A rather acidic success story started at BASF 50 years ago: in the summer of 1960, the company brought on stream the first large-scale manufacturing plant for propionic acid at its integrated Ludwigshafen Verbund site. The inauguration of another facility that produces this carboxylic acid followed at the Nanjing site in China in 2005. Having expanded the annual capacity at these sites in 2009, which brought its total annual capacity to 149,000 metric tons, BASF is now one of the world’s major propionic acid manufacturers. This organic acid, which also occurs naturally, is valued as a preservative for feedgrain and as a building block for synthesis, for example in the production of pharmaceuticals, crop protection products and plastics. BASF has to date produced about 2.4 million metric tons of propionic acid.
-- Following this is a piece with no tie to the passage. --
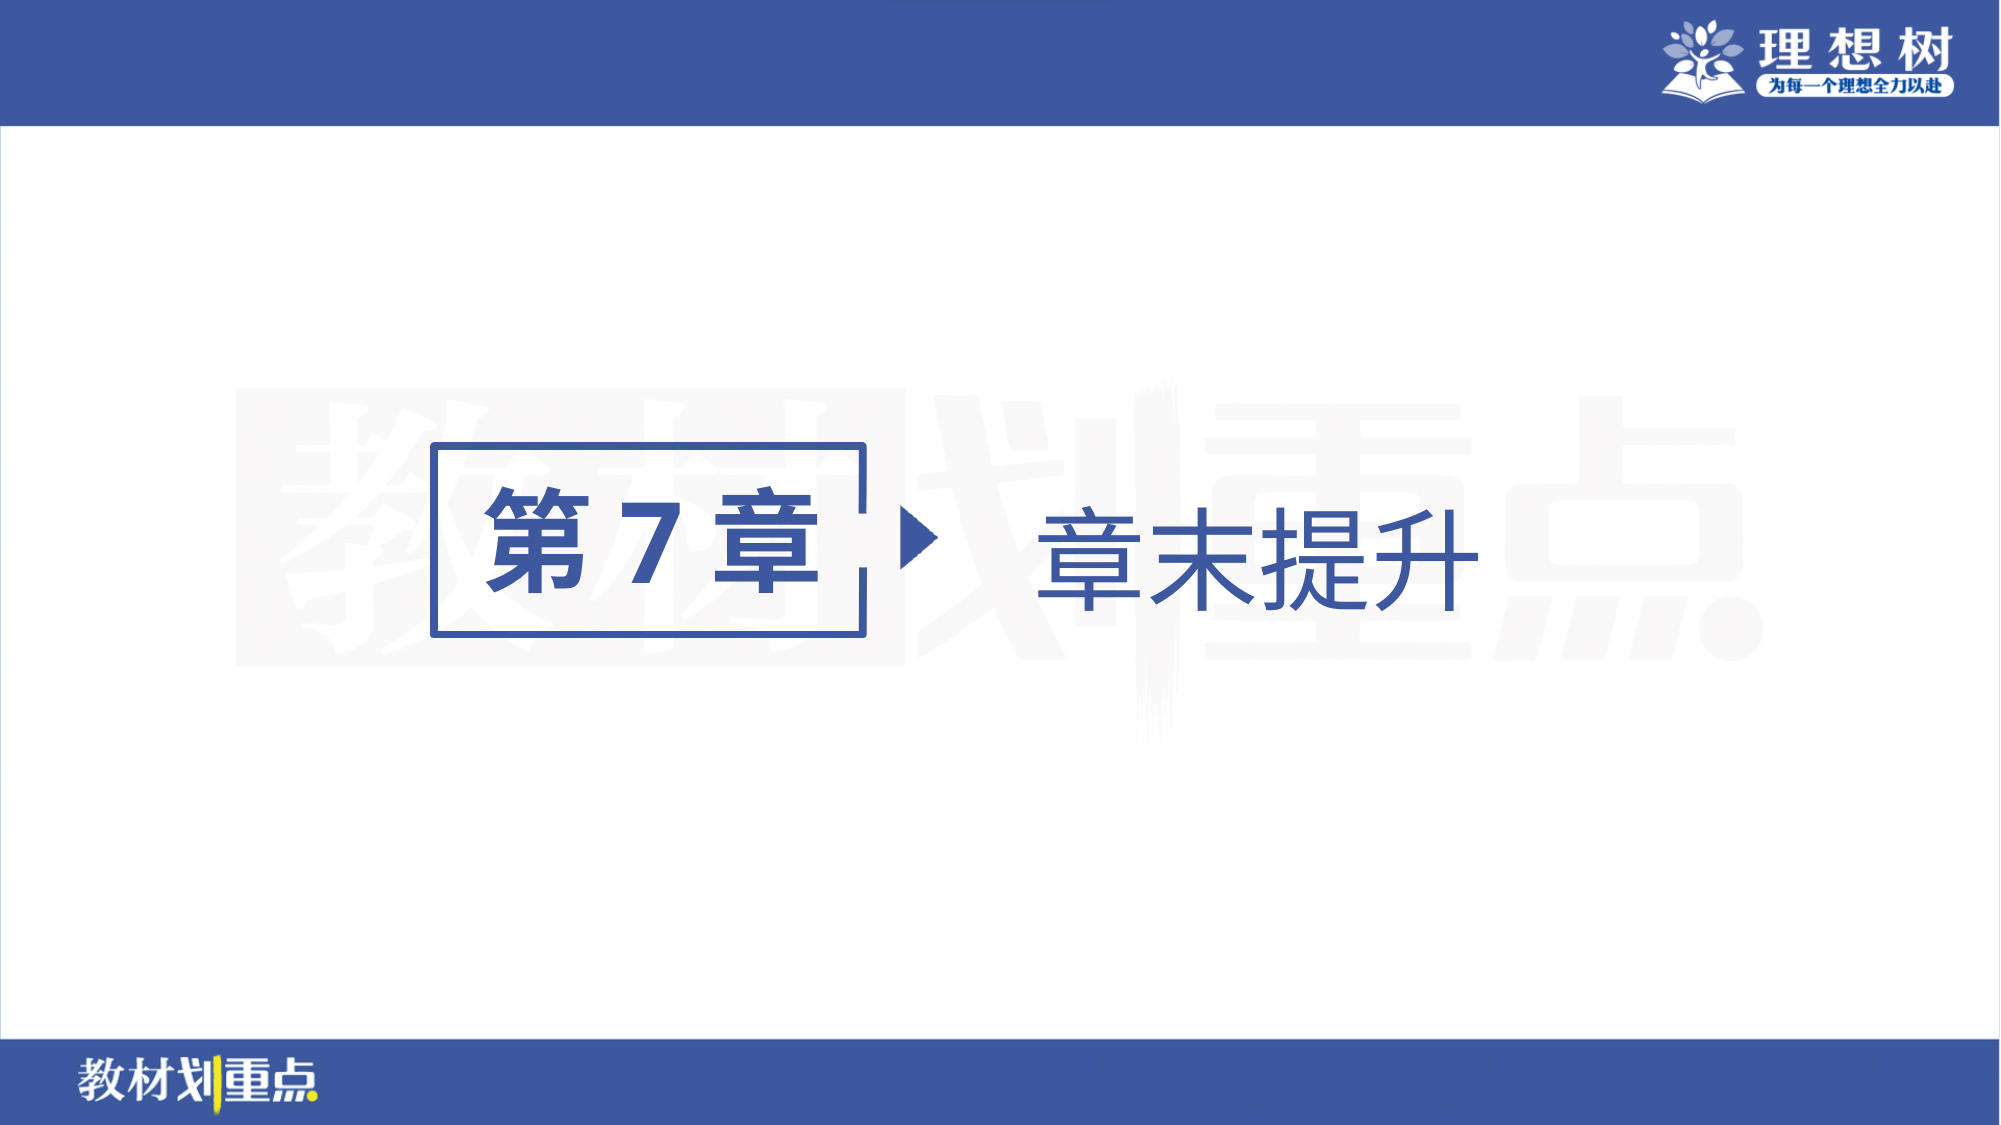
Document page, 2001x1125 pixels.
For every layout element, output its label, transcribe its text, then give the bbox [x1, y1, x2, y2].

text_box 章末提升 [1033, 424, 2000, 635]
picture [0, 0, 2000, 1125]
In 1941, Professor Walter Reppe, a BASF chemist always keen on experimenting, managed to synthesize propionic acid from ethylene. Ten years later, BASF built a pilot plant, and the production started just another year later. Designed for 1200 tons per annum, the plant was soon unable to meet the constantly rising demand. So in 1960 a new large-scale plant was built that continues to make propionic acid today. “The synthesis is still based on the principle developed by Reppe, but
over the years we have optimized and expanded the plant so that production is now much more efficient,” explained Dr. Bernd Bartenbach, who is responsible for the production of propionic acid at the Ludwigshafen site.
The importance of propionic acid is quite different now from what it used to be in Reppe’s time. In those days, nearly 70 % of the total volume was used to make vinyl propionate. Processed into polymer dispersions, the acid was ultimately used as a protective exterior paint for buildings. Today, the acid’s main field of application is in preserving feedgrain.